» Consignas del ejercicio:
1/ Convierte en una lista breve el párrafo del texto proporcionado que comienza con «Mi mamá nació en Florencia». Conserva sus datos principales.
2/ Prolonga el texto proporcionado sobre la vocación por las ciencias a partir de la última oración que aparece.

» Texto proporcionado:
= = = = = = =
En cuarto de primaria mi profesora Martha Lancheros, con tizas de colores rojo, naranja y azul, pintó un corazón y nos enseñó el sistema circulatorio y el intercambio de gases, oxígeno y CO2 para la vida. Me enamoré de los trabajos en salud luego de esa clase: me enamoré de esas maravillas escondidas bajo la piel, lo que no se ve.
Esos episodios forjaron una vocación, direccionaron mi vida, sembraron la pasión por la investigación que luego, ya a los 20 años, se encausaron de la mano del Dr. Manuel Elkin Patarroyo y su grupo.
LUZ MARINA MANTILLA – BIÓLOGA Y QUÍMICA
Mi mamá nació en Florencia, en el departamento de Caquetá; y aunque nací en Bogotá, puedo decir que por mucho tiempo viví en la selva de la Amazonía. Mi mamá me crió con la impronta de los indígenas Huitoto, me crió con las nadadas en el Río Orteguaza y con los perezosos y los güios, anacondas que servían de alimento para muchos pobladores. La selva, desde entonces, se ha convertido en mi posibilidad de vida: mi disfrute, mi conexión, mi restauración.
Ahora tengo en la cabeza a dos profesoras que eran monjas y renunciaron a sus hábitos; las dos me dictaban ciencias naturales. De ellas aprendí su espíritu de libertad. También tengo a la cabeza a un profesor de bioquímica; él me impulsó al estudio de las ciencias, a entender la composición de los cuerpos, a que podía estudiarlos.
= = = = = = =
» Material de estudio:
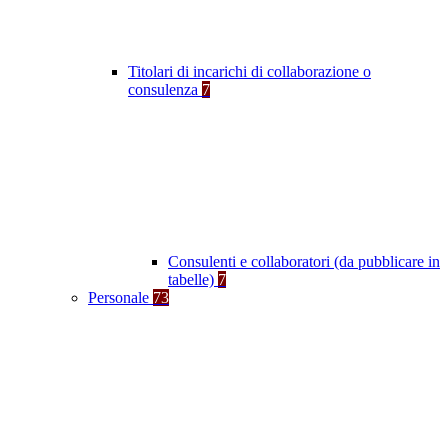
Titolari di incarichi di collaborazione o
consulenza
7
Consulenti e collaboratori (da pubblicare in
tabelle)
7
Personale
73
= = = = = = =
» Resultados por consigna:
1/
- La madre nació en Florencia, en el departamento de Caquetá. Quien narra nació en Bogotá, pero vivió mucho tiempo en la selva de la Amazonía.
- La crianza tuvo la impronta de los indígenas Huitoto, las nadadas en el río Orteguaza y la presencia de perezosos y güios, anacondas que servían de alimento a muchos pobladores.
- Desde entonces la selva es su posibilidad de vida: disfrute, conexión y restauración.

2/
ANA RICO DE ALONSO – SOCIÓLOGA
En mi primera infancia y el resto de los años que viví con mis padres no hubo ninguna diferenciación entre niños y niñas. Éramos tres mujeres y un hombre, pero los beneficios y responsabilidades se dividían según necesidad y no según el género. Mi padre era un hombre muy erudito, con un gran amor por la lectura y por compartirla con sus hijos. Yo crecí en un ambiente lleno de libros, con un modelo de rol por parte de mi padre, en el que la lectura y el conocimiento eran altamente valorados a través del ejemplo, y nunca por medio de la retórica. A mi madre le gustaba la historia, la literatura, las matemáticas y los idiomas; de ella aprendí –también vía el ejemplo– que la sumisión al marido no era un mandato de obligatorio cumplimiento. Le gustaban los viajes y viajó sola sin el consentimiento de mi papá; mantuvo su independencia a lo largo de su vida. Creo que ella se adelantó casi un siglo a su época, pues además de ser atea, desde los años cincuenta era partidaria del matrimonio civil, del divorcio y, posteriormente, además de su simpatía política por la izquierda, apoyó con su firma varios comunicados que se escribieron para la legalización del aborto.
Nunca hicimos oficio en la casa y el tiempo libre se utilizaba como cada quien quería. Yo usaba pantalones, montaba en bicicleta de hombre (era la única que había en la casa), patinaba, leía y trepaba tapias con mi hermano. Nada de eso me convirtió en una mujer “marimacho”. Me fascinaron las muñecas, las vajillitas, las planchas pequeñas, pero no me encuadraron en un rol tradicional femenino. Les cosí a mis muñecas, aprendí a leer muy temprano y pude leer los cuentos tradicionales de la época –además de los comics y los ‘monos’ del periódico. La primera lectura sistemática que hice fue entre los seis o los siete años: fue el juicio y posterior ejecución de los esposos Rosemberg, en Estados Unidos, historia que me marcó muchísimo por el hecho de ejecutar a padre y madre y dejar a sus hijos huérfanos.
Aunque de niña no me vistieron de rosado ni a mi hermano de azul, en mi edad adulta el rosado es un color que me gusta mucho, no porque sea femenino sino porque me queda bien al color de la piel.